Road gradient and cycling power: An observational study in male professional cyclists

Published:October 06, 2022DOI:



      To investigate the influence of road gradient on cycling power output in male professional cyclists, and to determine whether cyclist typology (i.e., flat or climbing specialist) moderates this influence.


      Observational study.


      Ninety-eight professional cyclists (27 ± 6 years; 53 flat and 45 climbing specialists). We collected power output data during both training sessions and competitions over 10 years (2013–2022). We determined the maximal mean power values attained for efforts lasting 1, 5, 10 and 20 min, during both level cycling and uphill cycling (average slope< or ≥5 %, respectively), as well as the average road gradients on which cyclists attained their maximal mean power.

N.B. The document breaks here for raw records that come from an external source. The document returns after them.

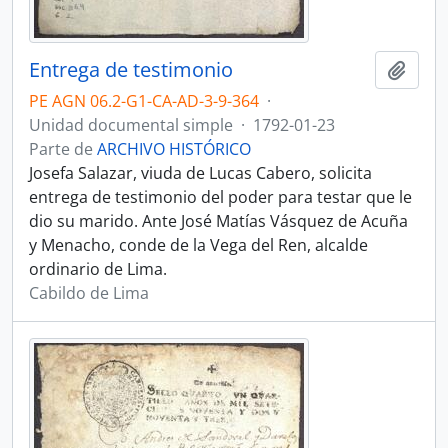
Entrega de testimonio
Añadi
PE AGN 06.2-G1-CA-AD-3-9-364
·
Unidad documental simple
·
1792-01-23
Parte de
ARCHIVO HISTÓRICO
Josefa Salazar, viuda de Lucas Cabero, solicita
entrega de testimonio del poder para testar que le
dio su marido. Ante José Matías Vásquez de Acuña
y Menacho, conde de la Vega del Ren, alcalde
ordinario de Lima.
Cabildo de Lima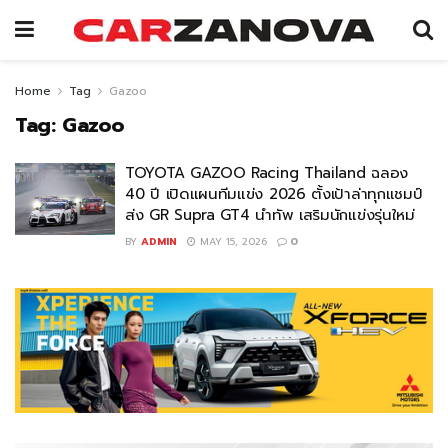
Home
Tag
Gazoo
Tag:
Gazoo
TOYOTA GAZOO Racing Thailand ฉลอง
40 ปี เปิดแผนทีมแข่ง 2026 ตั้งเป้าล่าทุกแชมป์
ส่ง GR Supra GT4 นำทัพ เสริมนักแข่งรุ่นใหม่
BY
ADMIN
MAY 15, 2026
0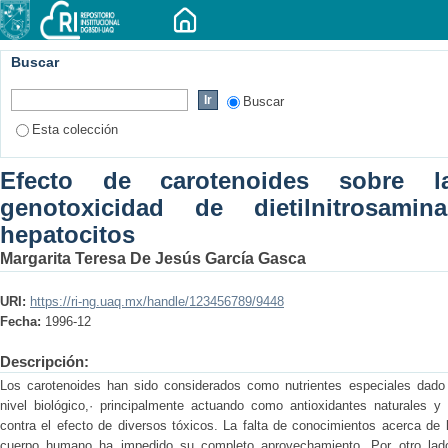
Buscar
Buscar
Esta colección
Efecto de carotenoides sobre la
genotoxicidad de dietilnitrosam
hepatocitos
Margarita Teresa De Jesús García Gasca
URI:
https://ri-ng.uaq.mx/handle/123456789/9448
Fecha:
1996-12
Descripción:
Los carotenoides han sido considerados como nutrientes especiales dado
nivel biológico,· principalmente actuando como antioxidantes naturales 
contra el efecto de diversos tóxicos. La falta de conocimientos acerca de l
cuerpo humano ha impedido su completo aprovechamiento. Por otro lado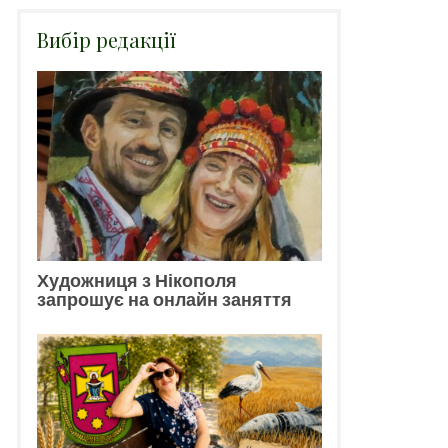
Вибір редакції
Художниця з Нікополя
запрошує на онлайн заняття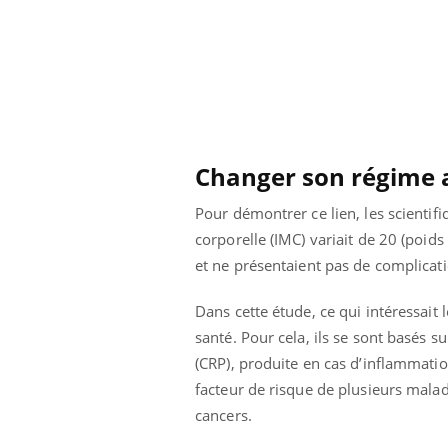
icaments GLP-1
VIH : la fin du comprimé
-ils aussi les os
tous les jours se profile-t-
elle enfin ?
Changer son régime 
Pour démontrer ce lien, les scientif
corporelle (IMC) variait de 20 (poid
et ne présentaient pas de complicati
Dans cette étude, ce qui intéressait l
santé. Pour cela, ils se sont basés s
(CRP), produite en cas d’inflammati
facteur de risque de plusieurs malad
cancers.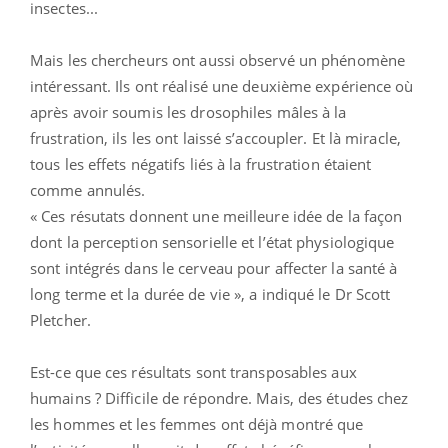
insectes...
Mais les chercheurs ont aussi observé un phénomène
intéressant. Ils ont réalisé une deuxième expérience où
après avoir soumis les drosophiles mâles à la
frustration, ils les ont laissé s’accoupler. Et là miracle,
tous les effets négatifs liés à la frustration étaient
comme annulés.
« Ces résutats donnent une meilleure idée de la façon
dont la perception sensorielle et l’état physiologique
sont intégrés dans le cerveau pour affecter la santé à
long terme et la durée de vie », a indiqué le Dr Scott
Pletcher.
Est-ce que ces résultats sont transposables aux
humains ? Difficile de répondre. Mais, des études chez
les hommes et les femmes ont déjà montré que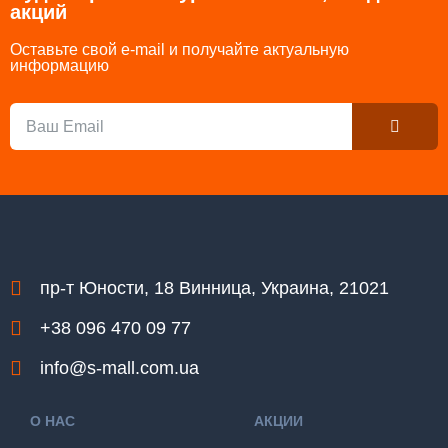
акций
Оставьте свой e-mail и получайте актуальную
информацию
Submit
Email
пр-т Юности, 18 Винница, Украина, 21021
+38 096 470 09 77
info@s-mall.com.ua
О НАС
АКЦИИ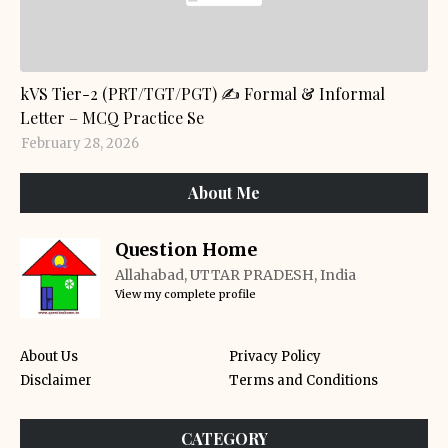
GENERAL KNOWLEDGE
kVS Tier-2 (PRT/TGT/PGT) ✍️ Formal & Informal
Letter – MCQ Practice Se
February 28, 2026
About Me
Question Home
Allahabad, UTTAR PRADESH, India
View my complete profile
About Us
Privacy Policy
Disclaimer
Terms and Conditions
CATEGORY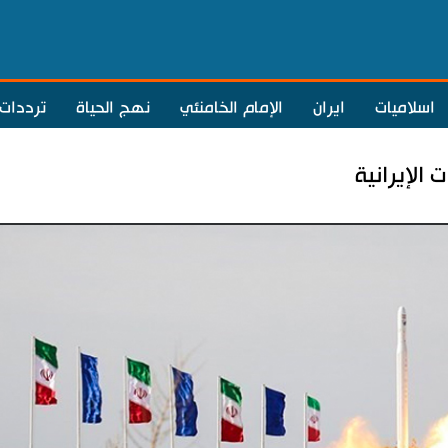
اسلاميات
ايران
الإمام الخامنئي
نهج الحياة
ترددات
 الإيرانية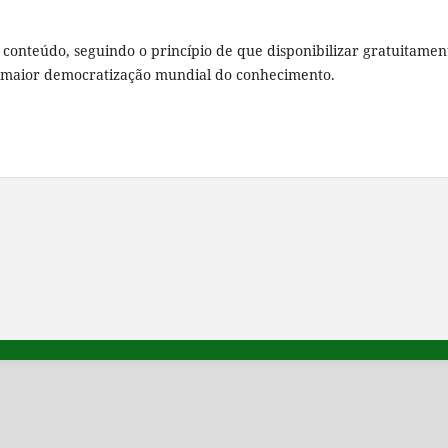
u conteúdo, seguindo o princípio de que disponibilizar gratuitamen
a maior democratização mundial do conhecimento.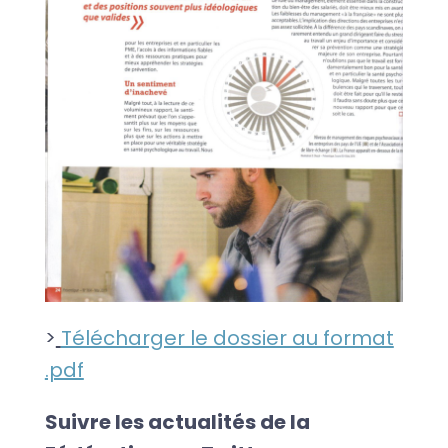
>
Télécharger le dossier au format
.pdf
Suivre les actualités de la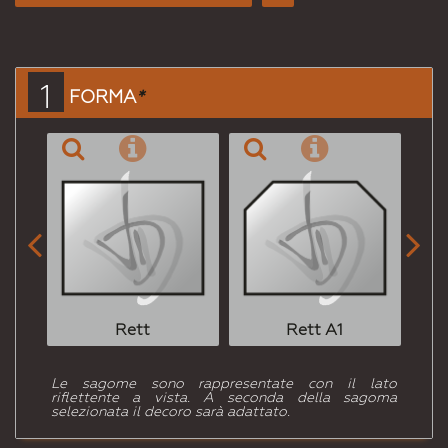
Consiglia
per
Email
a un
1
FORMA
*
Amico


Rett
Rett A1
Le sagome sono rappresentate con il lato
riflettente a vista. A seconda della sagoma
selezionata il decoro sarà adattato.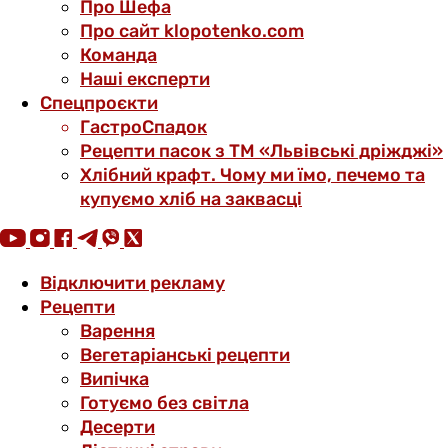
Про Шефа
Про сайт klopotenko.com
Команда
Наші експерти
Спецпроєкти
ГастроСпадок
Рецепти пасок з ТМ «Львівські дріжджі»
Хлібний крафт. Чому ми їмо, печемо та
купуємо хліб на заквасці
Відключити рекламу
Рецепти
Варення
Вегетаріанські рецепти
Випічка
Готуємо без світла
Десерти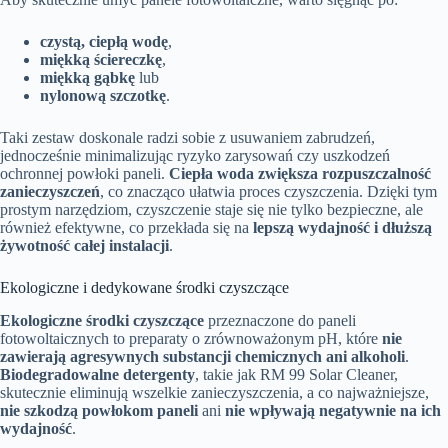
czystą, ciepłą wodę
,
miękką ściereczkę
,
miękką gąbkę
lub
nylonową szczotkę
.
Taki zestaw doskonale radzi sobie z usuwaniem zabrudzeń,
jednocześnie minimalizując ryzyko zarysowań czy uszkodzeń
ochronnej powłoki paneli.
Ciepła woda zwiększa rozpuszczalność
zanieczyszczeń
, co znacząco ułatwia proces czyszczenia. Dzięki tym
prostym narzędziom, czyszczenie staje się nie tylko bezpieczne, ale
również efektywne, co przekłada się na
lepszą wydajność i dłuższą
żywotność całej instalacji
.
Ekologiczne i dedykowane środki czyszczące
Ekologiczne środki czyszczące
przeznaczone do paneli
fotowoltaicznych to preparaty o zrównoważonym pH, które
nie
zawierają agresywnych substancji chemicznych ani alkoholi
.
Biodegradowalne detergenty
, takie jak RM 99 Solar Cleaner,
skutecznie eliminują wszelkie zanieczyszczenia, a co najważniejsze,
nie szkodzą powłokom paneli
ani
nie wpływają negatywnie na ich
wydajność
.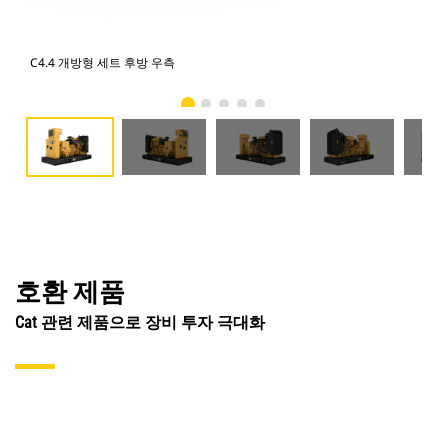
C4.4 개방형 세트 후방 우측
C4
호환 제품
Cat 관련 제품으로 장비 투자 극대화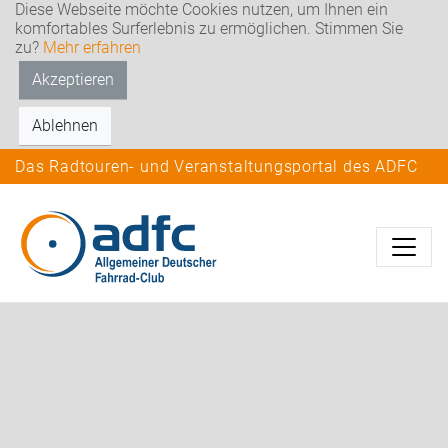
Diese Webseite möchte Cookies nutzen, um Ihnen ein
komfortables Surferlebnis zu ermöglichen. Stimmen Sie
zu?
Mehr erfahren
Akzeptieren
Ablehnen
Das Radtouren- und Veranstaltungsportal des ADFC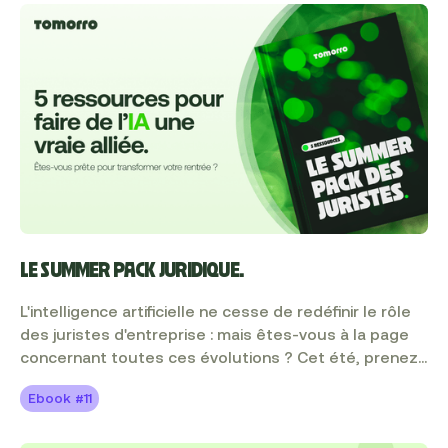
peuvent enfin se concentrer sur l’essentiel :
conseiller, décider, orienter. Dans ce magazine,
découvrez des cas d’usage concrets, des retours du
terrain et des bonnes pratiques pour intégrer l’IA
sereinement et efficacement dans votre quotidien.
LE SUMMER PACK JURIDIQUE.
L'intelligence artificielle ne cesse de redéfinir le rôle
des juristes d'entreprise : mais êtes-vous à la page
concernant toutes ces évolutions ? Cet été, prenez
de l'avance en téléchargeant notre Summer Kit
Ebook #11
exclusif et spécialement conçu pour les juristes
ambitieux. Découvrez à l’intérieur nos 5 meilleurs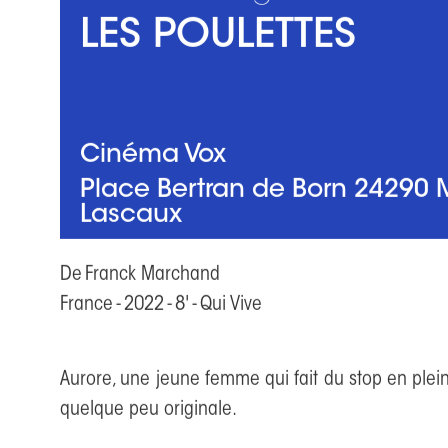
LES POULETTES
Cinéma Vox
Place Bertran de Born 24290 
Lascaux
De
Franck Marchand
France
-
2022
-
8'
-
Qui Vive
Aurore, une jeune femme qui fait du stop en ple
quelque peu originale.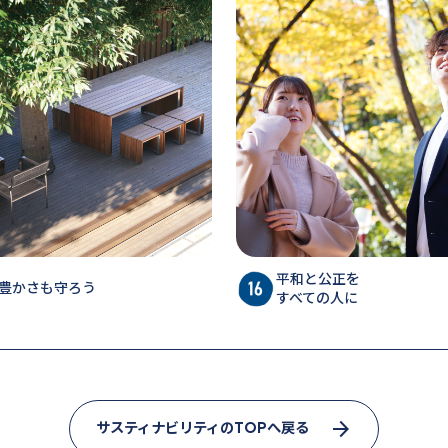
平和と公正を
豊かさも守ろう
すべての人に
arrow_forward
サスティナビリティのTOPへ戻る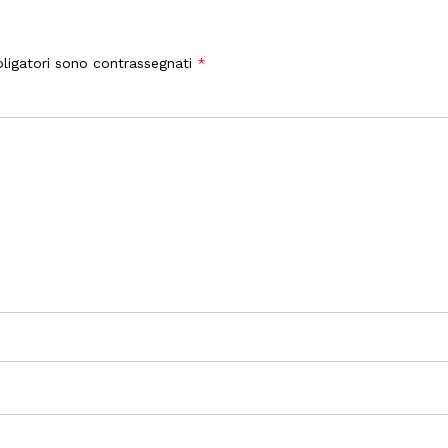
ligatori sono contrassegnati
*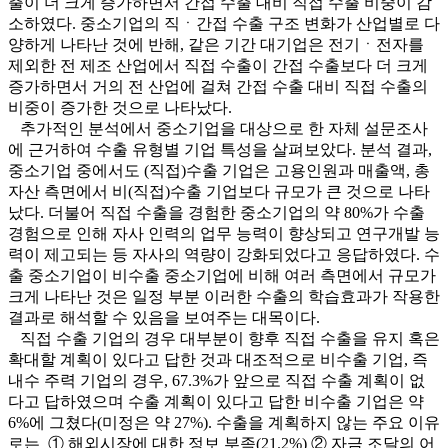
출이 더 크게 증가하면서 간접 수출 대비 직접 수출 비중이 감
소하였다. 중소기업의 직ㆍ간접 수출 구조 변화가 산업별로 다
양하게 나타난 것에 반해, 같은 기간 대기업은 전기ㆍ전자를
제외한 전 제조 산업에서 직접 수출이 간접 수출보다 더 크게
증가하면서 거의 전 산업에 걸쳐 간접 수출 대비 직접 수출의
비중이 증가한 것으로 나타났다.
추가적인 분석에서 중소기업을 대상으로 한 자체 설문조사
에 근거하여 수출 유형별 기업 특성을 살펴보았다. 분석 결과,
중소기업 중에서도 (직접)수출 기업은 고용인원과 매출액, 총
자산 측면에서 비(직접)수출 기업보다 규모가 큰 것으로 나타
났다. 더불어 직접 수출을 경험한 중소기업의 약 80%가 수출
경험으로 인해 자사 인력의 업무 능력이 향상되고 연구개발 능
력이 제고되는 등 자사의 역량이 강화되었다고 응답하였다. 수
출 중소기업이 비수출 중소기업에 비해 여러 측면에서 규모가
크게 나타난 것은 일정 부분 이러한 수출의 학습효과가 작용한
결과로 해석할 수 있음을 보여주는 대목이다.
직접 수출 기업의 경우 대부분이 향후 직접 수출을 유지 혹은
확대할 계획이 있다고 답한 것과 대조적으로 비수출 기업, 즉
내수 주력 기업의 경우, 67.3%가 앞으로 직접 수출 계획이 없
다고 답하였으며 수출 계획이 있다고 답한 비수출 기업은 약
6%에 그쳤다(미정은 약 27%). 수출을 계획하지 않는 주요 이유
로는 ① 해외시장에 대한 정보 부족(21.2%) ② 자금 조달의 어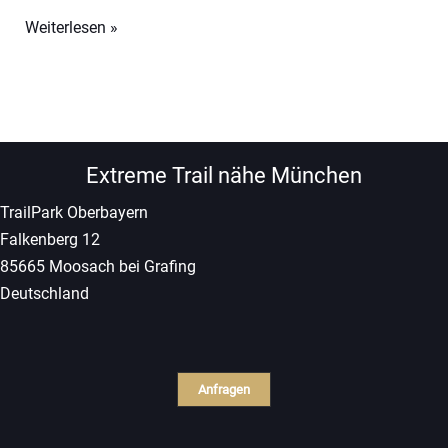
1-
Weiterlesen »
Tages-
Kurs
Extreme
Trail
23.08.2026
Extreme Trail nähe München
TrailPark Oberbayern
Falkenberg 12
85665 Moosach bei Grafing
Deutschland
Anfragen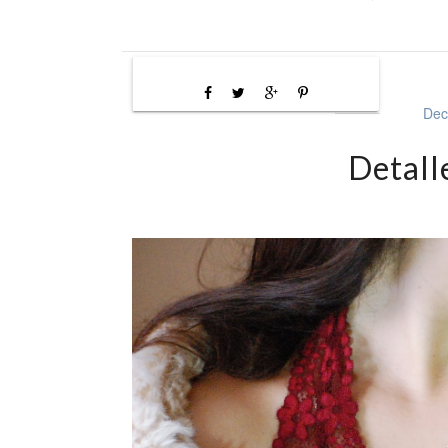
Dec
Detall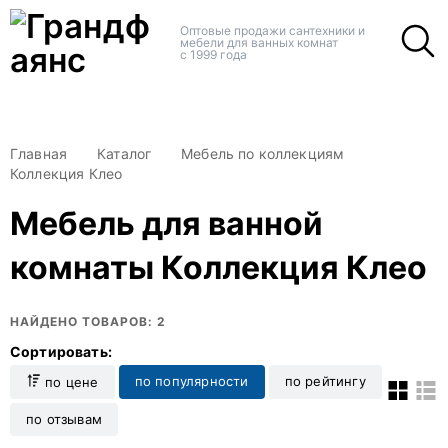
+
+
Оптовые продажи сантехники и
мебели для ванных комнат
с 1999 года
Главная
Каталог
Мебель по коллекциям
Коллекция Клео
Мебель для ванной
комнаты Коллекция Клео
НАЙДЕНО ТОВАРОВ: 2
Сортировать:
по популярности
по рейтингу
по цене
по отзывам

      Maximal mean power values were higher during uphill cycling than during level cycling for all effort durations (difference ranging between 0.4 and 3.6 %, all p < 0.003). This finding was confirmed for flat and uphill specialists separately (p < 0.003 for both), with a similar increase in maximal mean power values between level cycling and uphill cycling in the two typologies except for longer efforts (≥10 min), in which maximal mean power values tended to increase more in climbers. Participants attained maximal mean power at an average slope of 6.0–7.3 %, with no differences between effort durations or cyclist typologies.


      Professional cyclists attain higher maximal mean power values on steep than on level road gradients regardless of their typology, with an average gradient of 6–7 % appearing optimal (or at least the most common) for achieving the highest maximal mean power values.